[Text data extracted from pages]
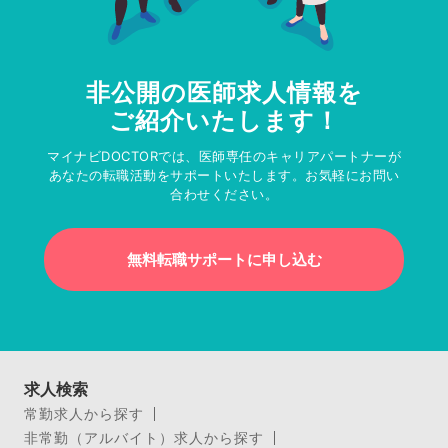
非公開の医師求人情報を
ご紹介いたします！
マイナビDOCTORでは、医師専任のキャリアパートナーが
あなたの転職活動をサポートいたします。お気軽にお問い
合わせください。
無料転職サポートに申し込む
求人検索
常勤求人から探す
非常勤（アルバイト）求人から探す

==

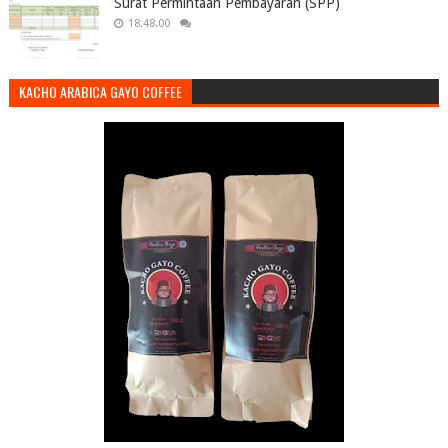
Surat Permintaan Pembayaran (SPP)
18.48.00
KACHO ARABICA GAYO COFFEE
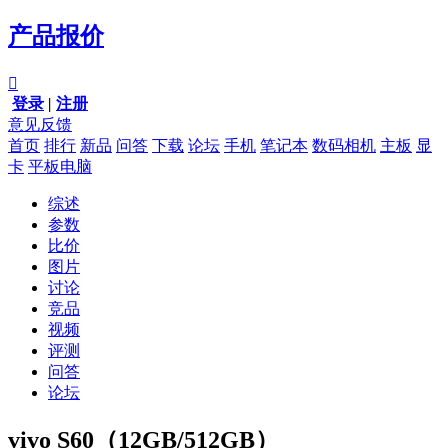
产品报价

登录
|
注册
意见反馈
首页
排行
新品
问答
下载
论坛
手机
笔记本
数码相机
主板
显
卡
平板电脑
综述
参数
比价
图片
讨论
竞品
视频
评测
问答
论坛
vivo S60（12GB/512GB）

---

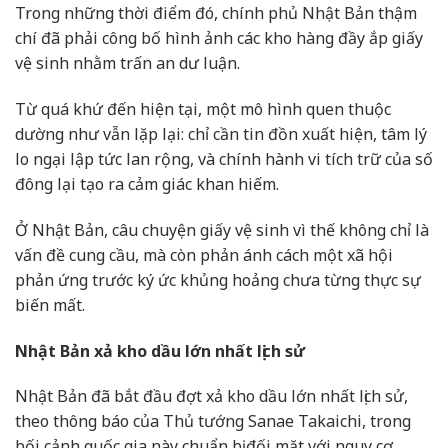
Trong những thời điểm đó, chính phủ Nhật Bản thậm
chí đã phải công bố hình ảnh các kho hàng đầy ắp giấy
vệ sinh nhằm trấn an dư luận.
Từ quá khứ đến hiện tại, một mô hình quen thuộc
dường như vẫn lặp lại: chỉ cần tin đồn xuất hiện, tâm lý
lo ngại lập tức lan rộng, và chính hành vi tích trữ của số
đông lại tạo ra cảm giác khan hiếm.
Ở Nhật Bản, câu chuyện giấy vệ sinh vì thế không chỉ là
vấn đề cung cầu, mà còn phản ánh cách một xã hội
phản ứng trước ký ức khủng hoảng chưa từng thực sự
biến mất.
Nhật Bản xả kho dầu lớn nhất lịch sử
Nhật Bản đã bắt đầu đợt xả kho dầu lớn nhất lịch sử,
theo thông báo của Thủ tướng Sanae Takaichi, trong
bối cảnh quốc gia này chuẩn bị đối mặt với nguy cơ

PROBLEM TO SOLVE> Please quote, word for word, the lines starting at the one that contains "Surat Permintaan Pembayaran (SPP)" and stopping after the one that contains "KACHO ARABICA GAYO COFFEE", with both of those lines included.

RESULT OF THIS TASK>
Surat Permintaan Pembayaran (SPP)
18.48.00
KACHO ARABICA GAYO COFFEE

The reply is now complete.